More misleading statements, which are at best half-truths. The video entitled, "Is there any merit to the studies that show that historical carbon dioxide levels lag behind temperature, and don't lead them?", is at this link.
https://climate.nasa.gov/faq/
Why do you guys struggle to miss simple points?
When we came out of the ice age, the average CO2 atmospheric levels changed from about 170 ppm to about 280 ppm. This is a natural 65% increase, in response to around a 6 degree global increase. Now keep in mind, we are still warming naturally too. A near linear response if CO2 was driven another 1 degree would be around 390 ppm, but it is far from that simple. The average temperature doesn't drive it, rather the gradient of the temperature changes from pole to pole do. More on that later. The additional 110 ppm increase is the ECS after several hundred years, as it takes several hundred of years for most the ocean to circulate. In the last hundred years, I will venture to guess that the warming has caused around 20 ppm increase, and that without our influence, we would see around 300 ppm, rising to near 400 ppm around the year 3,000.
Before mankind was emitting CO2, the oceans would source CO2 in the equatorial areas and sink it in the polar regions. This has to do with how much a gas can be dissolved into a liquid, which changes with temperature. The average 280 ppm we have seen over the last 8,000 years or so is because the sourcing and sinking were in long term equilibrium. When the oceans were colder during the ice ages, the oceans simply held more gas in its equilibrium. That's why the average was around 170 ppm in the atmosphere. We still see sourcing and sinking the same way, the balance is just different.

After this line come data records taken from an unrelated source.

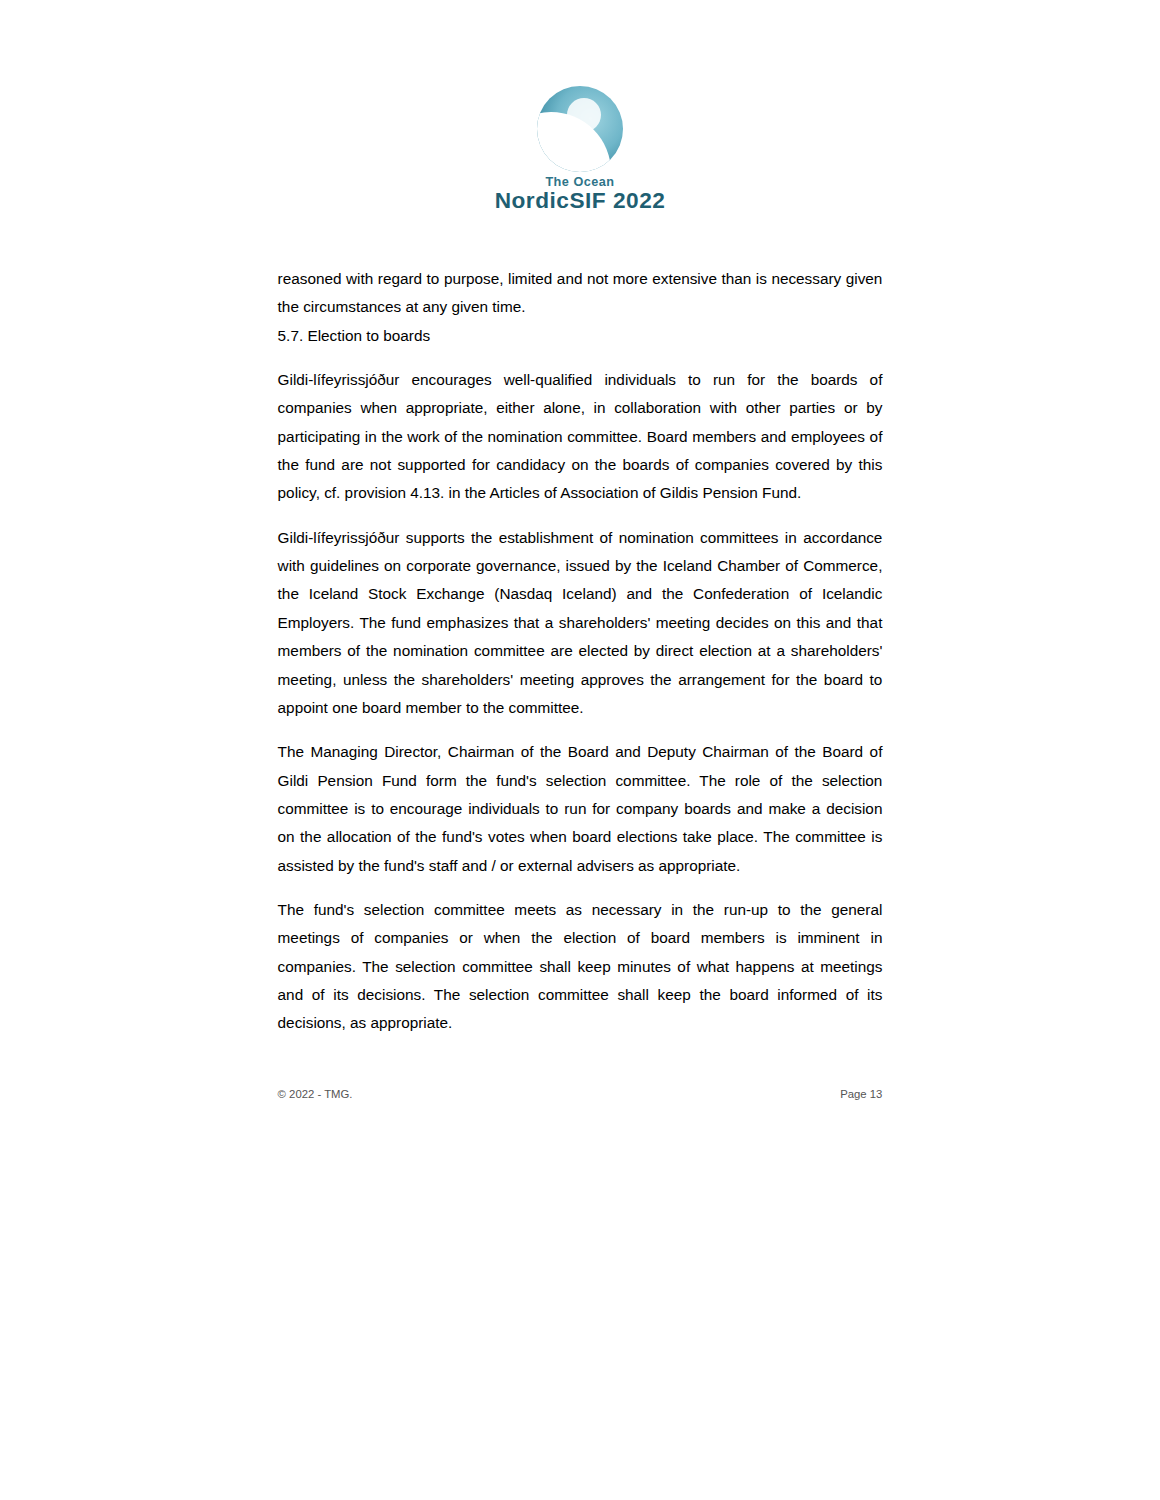The Ocean
NordicSIF 2022
reasoned with regard to purpose, limited and not more extensive than is necessary given the circumstances at any given time.
5.7. Election to boards
Gildi-lífeyrissjóður encourages well-qualified individuals to run for the boards of companies when appropriate, either alone, in collaboration with other parties or by participating in the work of the nomination committee. Board members and employees of the fund are not supported for candidacy on the boards of companies covered by this policy, cf. provision 4.13. in the Articles of Association of Gildis Pension Fund.
Gildi-lífeyrissjóður supports the establishment of nomination committees in accordance with guidelines on corporate governance, issued by the Iceland Chamber of Commerce, the Iceland Stock Exchange (Nasdaq Iceland) and the Confederation of Icelandic Employers. The fund emphasizes that a shareholders' meeting decides on this and that members of the nomination committee are elected by direct election at a shareholders' meeting, unless the shareholders' meeting approves the arrangement for the board to appoint one board member to the committee.
The Managing Director, Chairman of the Board and Deputy Chairman of the Board of Gildi Pension Fund form the fund's selection committee. The role of the selection committee is to encourage individuals to run for company boards and make a decision on the allocation of the fund's votes when board elections take place. The committee is assisted by the fund's staff and / or external advisers as appropriate.
The fund's selection committee meets as necessary in the run-up to the general meetings of companies or when the election of board members is imminent in companies. The selection committee shall keep minutes of what happens at meetings and of its decisions. The selection committee shall keep the board informed of its decisions, as appropriate.
© 2022 - TMG.
Page 13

CO2 does not warm the oceans very much at all, and the mass imbalance between the atmosphere and ocean has the ocean controlling atmospheric heat at the contact areas rather than the atmosphere controlling ocean heat. Now added CO2 in the atmosphere does speed up the ocean sourcing and slow down the ocean sinking however, the radiant energy from CO2 is warming the first few microns of water depth, and this "skin" thickness is where the CO2 exchange happens. The radiant exchange process is faster than convection temperature mixing, and most this energy is effectively reflected back away. However, it does increase the sourcing in the equatorial areas and decrease the sinking in the polar areas. The oceans source about 90 GtC annually, and we source about 10 GtC. The numbers varies a little from paper to paper, but not by much. The oceans turn around and sink about 92 GtC, which is showing the atmosphere levels are above equilibrium state for the SST (sea surface temperate.) The biosphere also sinks some of the excess CO2, but the net result is the atmospheric levels are increasing.

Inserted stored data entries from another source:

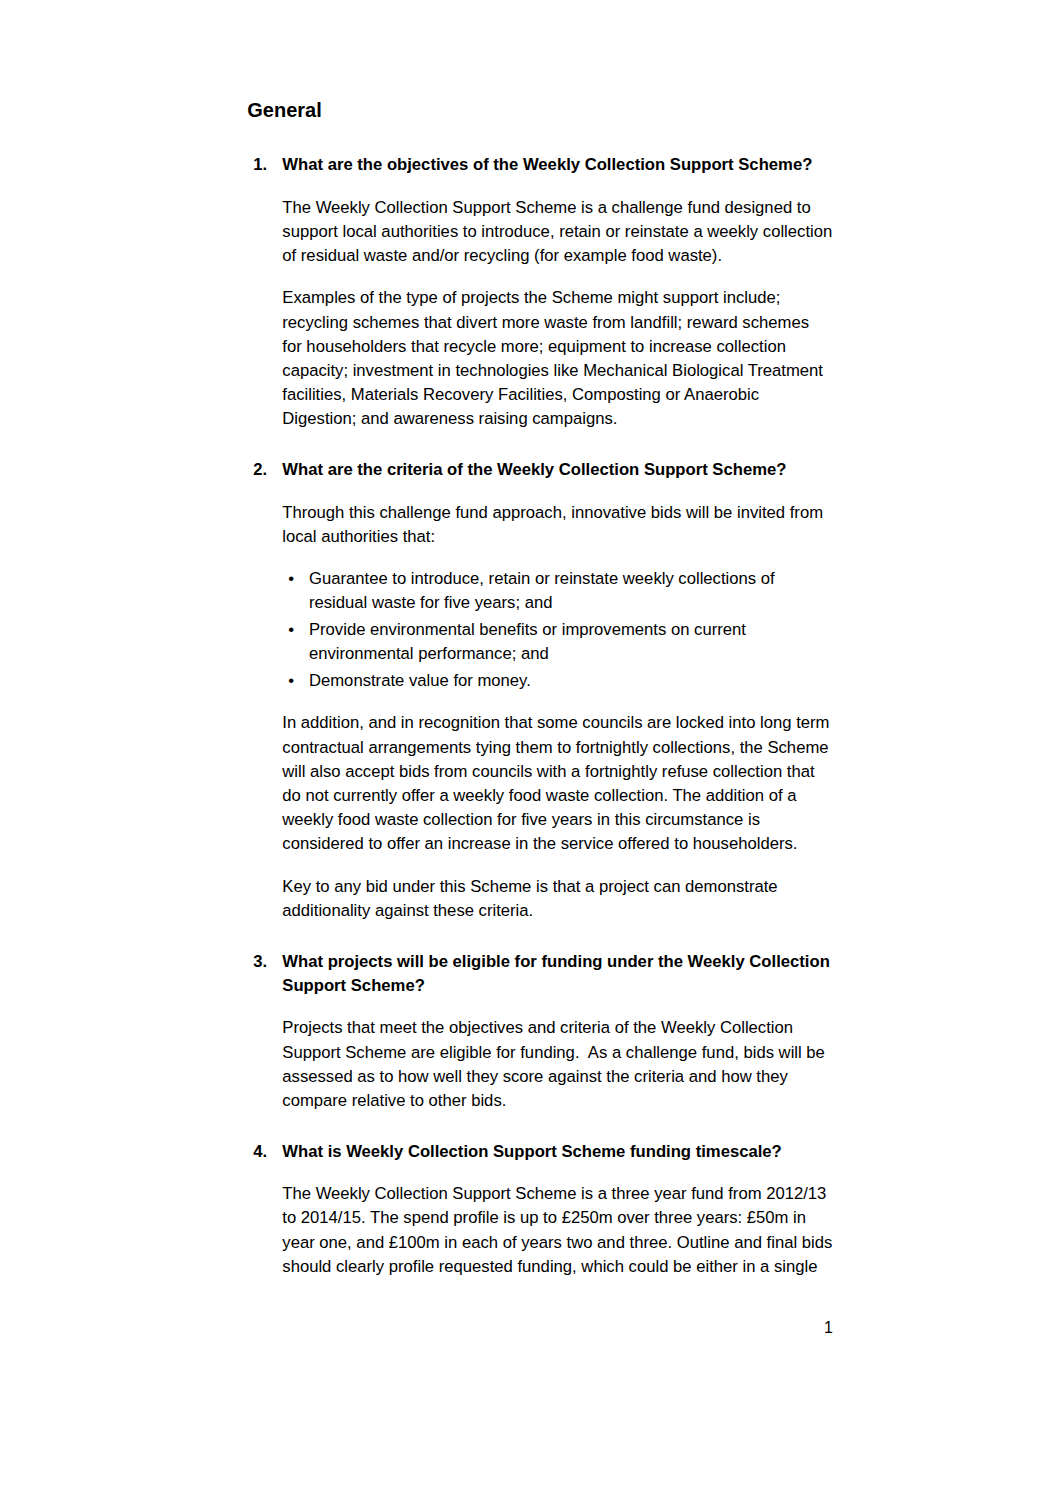General
What are the objectives of the Weekly Collection Support Scheme?
The Weekly Collection Support Scheme is a challenge fund designed to support local authorities to introduce, retain or reinstate a weekly collection of residual waste and/or recycling (for example food waste).
Examples of the type of projects the Scheme might support include; recycling schemes that divert more waste from landfill; reward schemes for householders that recycle more; equipment to increase collection capacity; investment in technologies like Mechanical Biological Treatment facilities, Materials Recovery Facilities, Composting or Anaerobic Digestion; and awareness raising campaigns.
What are the criteria of the Weekly Collection Support Scheme?
Through this challenge fund approach, innovative bids will be invited from local authorities that:
Guarantee to introduce, retain or reinstate weekly collections of residual waste for five years; and
Provide environmental benefits or improvements on current environmental performance; and
Demonstrate value for money.
In addition, and in recognition that some councils are locked into long term contractual arrangements tying them to fortnightly collections, the Scheme will also accept bids from councils with a fortnightly refuse collection that do not currently offer a weekly food waste collection. The addition of a weekly food waste collection for five years in this circumstance is considered to offer an increase in the service offered to householders.
Key to any bid under this Scheme is that a project can demonstrate additionality against these criteria.
What projects will be eligible for funding under the Weekly Collection Support Scheme?
Projects that meet the objectives and criteria of the Weekly Collection Support Scheme are eligible for funding. As a challenge fund, bids will be assessed as to how well they score against the criteria and how they compare relative to other bids.
What is Weekly Collection Support Scheme funding timescale?
The Weekly Collection Support Scheme is a three year fund from 2012/13 to 2014/15. The spend profile is up to £250m over three years: £50m in year one, and £100m in each of years two and three. Outline and final bids should clearly profile requested funding, which could be either in a single
1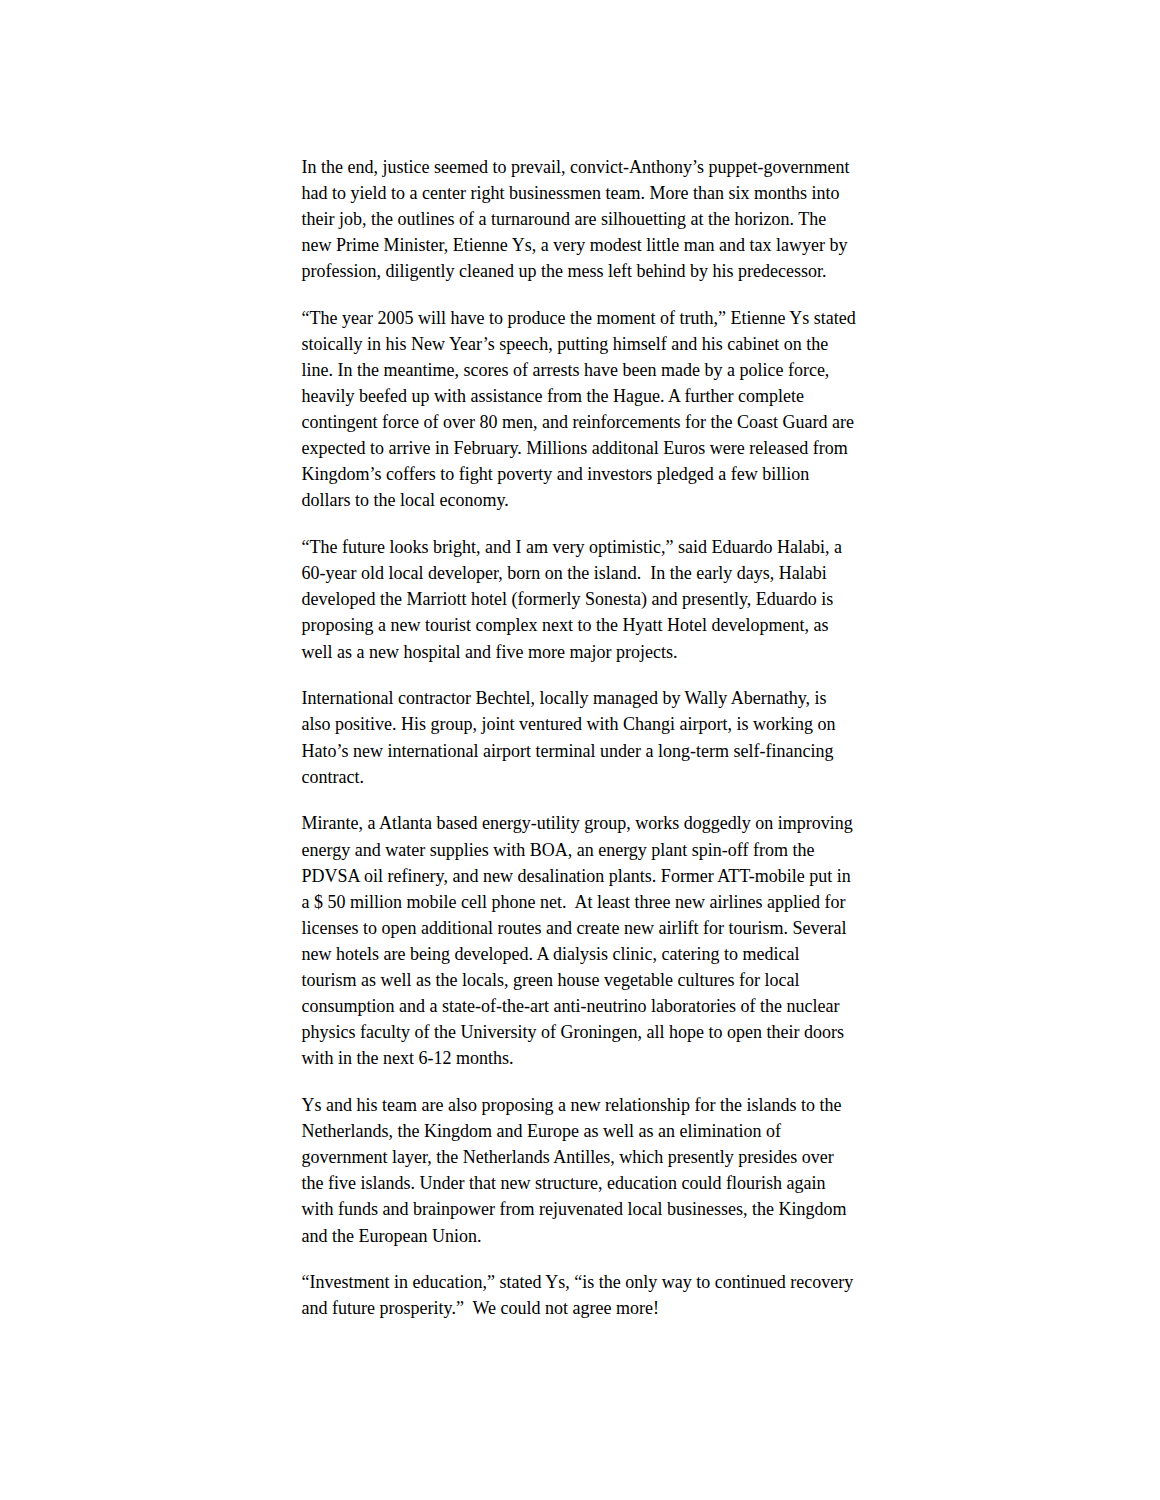In the end, justice seemed to prevail, convict-Anthony’s puppet-government had to yield to a center right businessmen team. More than six months into their job, the outlines of a turnaround are silhouetting at the horizon. The new Prime Minister, Etienne Ys, a very modest little man and tax lawyer by profession, diligently cleaned up the mess left behind by his predecessor.
“The year 2005 will have to produce the moment of truth,” Etienne Ys stated stoically in his New Year’s speech, putting himself and his cabinet on the line. In the meantime, scores of arrests have been made by a police force, heavily beefed up with assistance from the Hague. A further complete contingent force of over 80 men, and reinforcements for the Coast Guard are expected to arrive in February. Millions additonal Euros were released from Kingdom’s coffers to fight poverty and investors pledged a few billion dollars to the local economy.
“The future looks bright, and I am very optimistic,” said Eduardo Halabi, a 60-year old local developer, born on the island. In the early days, Halabi developed the Marriott hotel (formerly Sonesta) and presently, Eduardo is proposing a new tourist complex next to the Hyatt Hotel development, as well as a new hospital and five more major projects.
International contractor Bechtel, locally managed by Wally Abernathy, is also positive. His group, joint ventured with Changi airport, is working on Hato’s new international airport terminal under a long-term self-financing contract.
Mirante, a Atlanta based energy-utility group, works doggedly on improving energy and water supplies with BOA, an energy plant spin-off from the PDVSA oil refinery, and new desalination plants. Former ATT-mobile put in a $ 50 million mobile cell phone net. At least three new airlines applied for licenses to open additional routes and create new airlift for tourism. Several new hotels are being developed. A dialysis clinic, catering to medical tourism as well as the locals, green house vegetable cultures for local consumption and a state-of-the-art anti-neutrino laboratories of the nuclear physics faculty of the University of Groningen, all hope to open their doors with in the next 6-12 months.
Ys and his team are also proposing a new relationship for the islands to the Netherlands, the Kingdom and Europe as well as an elimination of government layer, the Netherlands Antilles, which presently presides over the five islands. Under that new structure, education could flourish again with funds and brainpower from rejuvenated local businesses, the Kingdom and the European Union.
“Investment in education,” stated Ys, “is the only way to continued recovery and future prosperity.” We could not agree more!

The sun is the driving force behind ocean warming, and how CO2 responds, and most of its response is linear to radiant changes, not logarithmic. It is simply a matter of physics, where one calorie (4.186 joules or watt-seconds) of energy warms one gram of pure water by one degree. We see the nonlinear responses at the surface, not to the depths that sunlight penetrates the oceans. It takes time for these changes from the solar flux to be seen at the surface, and with the ocean circulation, we have water emerging from the southern hemisphere that hasn't been to the surface in around 500 years, and in the norther hemisphere, water diving deep not be be seen for another approximate 500 years. There are so many variables to this.

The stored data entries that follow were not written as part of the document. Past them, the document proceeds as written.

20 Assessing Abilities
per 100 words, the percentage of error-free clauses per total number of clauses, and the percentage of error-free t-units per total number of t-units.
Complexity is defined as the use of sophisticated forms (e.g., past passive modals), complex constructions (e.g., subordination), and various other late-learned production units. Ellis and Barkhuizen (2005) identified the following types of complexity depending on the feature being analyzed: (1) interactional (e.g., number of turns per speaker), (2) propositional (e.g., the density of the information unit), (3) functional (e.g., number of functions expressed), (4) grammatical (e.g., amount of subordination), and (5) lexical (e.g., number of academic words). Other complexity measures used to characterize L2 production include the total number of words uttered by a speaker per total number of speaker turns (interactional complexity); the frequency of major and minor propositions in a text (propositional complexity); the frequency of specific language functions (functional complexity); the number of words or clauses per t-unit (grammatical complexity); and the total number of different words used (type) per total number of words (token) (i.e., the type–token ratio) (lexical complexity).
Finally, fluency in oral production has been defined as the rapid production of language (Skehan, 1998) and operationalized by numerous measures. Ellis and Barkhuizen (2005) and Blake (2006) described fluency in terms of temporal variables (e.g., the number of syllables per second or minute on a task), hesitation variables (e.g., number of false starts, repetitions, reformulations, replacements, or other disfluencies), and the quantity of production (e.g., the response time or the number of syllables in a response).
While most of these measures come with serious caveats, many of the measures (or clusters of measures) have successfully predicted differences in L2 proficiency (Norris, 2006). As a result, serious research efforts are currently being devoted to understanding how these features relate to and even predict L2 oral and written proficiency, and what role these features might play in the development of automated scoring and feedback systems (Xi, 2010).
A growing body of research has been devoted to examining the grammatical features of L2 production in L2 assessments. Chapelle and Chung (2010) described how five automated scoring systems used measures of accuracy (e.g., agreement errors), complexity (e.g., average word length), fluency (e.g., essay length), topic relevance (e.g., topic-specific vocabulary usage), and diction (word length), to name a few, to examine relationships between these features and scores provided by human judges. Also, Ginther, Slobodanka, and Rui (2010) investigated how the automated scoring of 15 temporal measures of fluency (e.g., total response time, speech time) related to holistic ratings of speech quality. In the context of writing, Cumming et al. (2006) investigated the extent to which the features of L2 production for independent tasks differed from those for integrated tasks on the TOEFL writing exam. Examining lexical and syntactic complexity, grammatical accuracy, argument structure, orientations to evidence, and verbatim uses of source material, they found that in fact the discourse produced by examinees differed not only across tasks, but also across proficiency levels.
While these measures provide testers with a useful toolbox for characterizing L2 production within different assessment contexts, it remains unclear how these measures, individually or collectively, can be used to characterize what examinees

As the waters start out cold in the south, then likely absorbs CO2 until they travel north far enough to be in balance. This really depends on what happened chemically in the deep oceans. Then at some point, as they get warmer and warmer, they start emitting CO2, and hold the least CO2 in the equatorial areas. Then as they travel farther north and start cooling again, they start absorbing CO2 again. This is something that is likely not linear, and what I stated about 1 degree equating to a change from 280 ppm to 390 ppm is likely in error. The average temperature isn't what matters, and isn't linear to the equilibrium process. It is the changes of exchange in the warmer vs. the cooler areas that matter. Here is a quick graph to illustrate:
I'm not a good technical writer at all, so I hope this is helpful just the same.